▶ _PROBLEM TO WORK ON_: Transcribe the lines of the items below from the line with "Construction en coupe" to the line with "BOS-DECK (E) V", both included, without changing anything.

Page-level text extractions
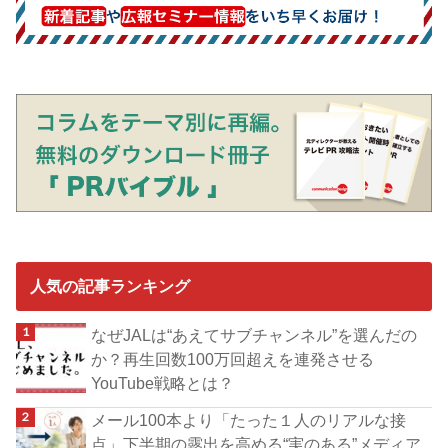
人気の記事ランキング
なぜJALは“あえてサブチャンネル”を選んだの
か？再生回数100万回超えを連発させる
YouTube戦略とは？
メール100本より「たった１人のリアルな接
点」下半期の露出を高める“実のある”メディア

* * *

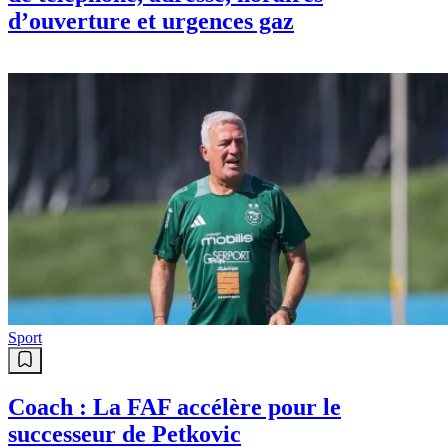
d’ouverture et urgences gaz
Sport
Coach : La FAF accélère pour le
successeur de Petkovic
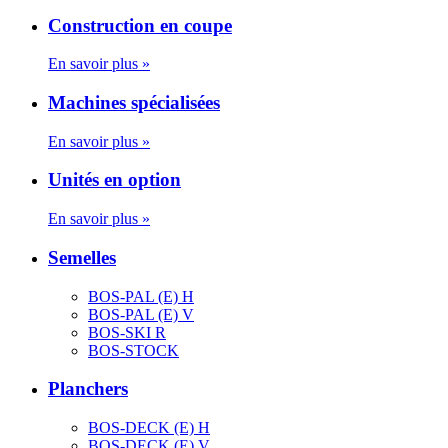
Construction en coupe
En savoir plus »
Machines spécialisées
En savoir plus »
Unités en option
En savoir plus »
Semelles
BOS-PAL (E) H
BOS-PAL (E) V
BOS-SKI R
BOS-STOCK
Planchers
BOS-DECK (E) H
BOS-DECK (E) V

▶ _TASK SOLUTION_:
Construction en coupe
En savoir plus »
Machines spécialisées
En savoir plus »
Unités en option
En savoir plus »
Semelles
BOS-PAL (E) H
BOS-PAL (E) V
BOS-SKI R
BOS-STOCK
Planchers
BOS-DECK (E) H
BOS-DECK (E) V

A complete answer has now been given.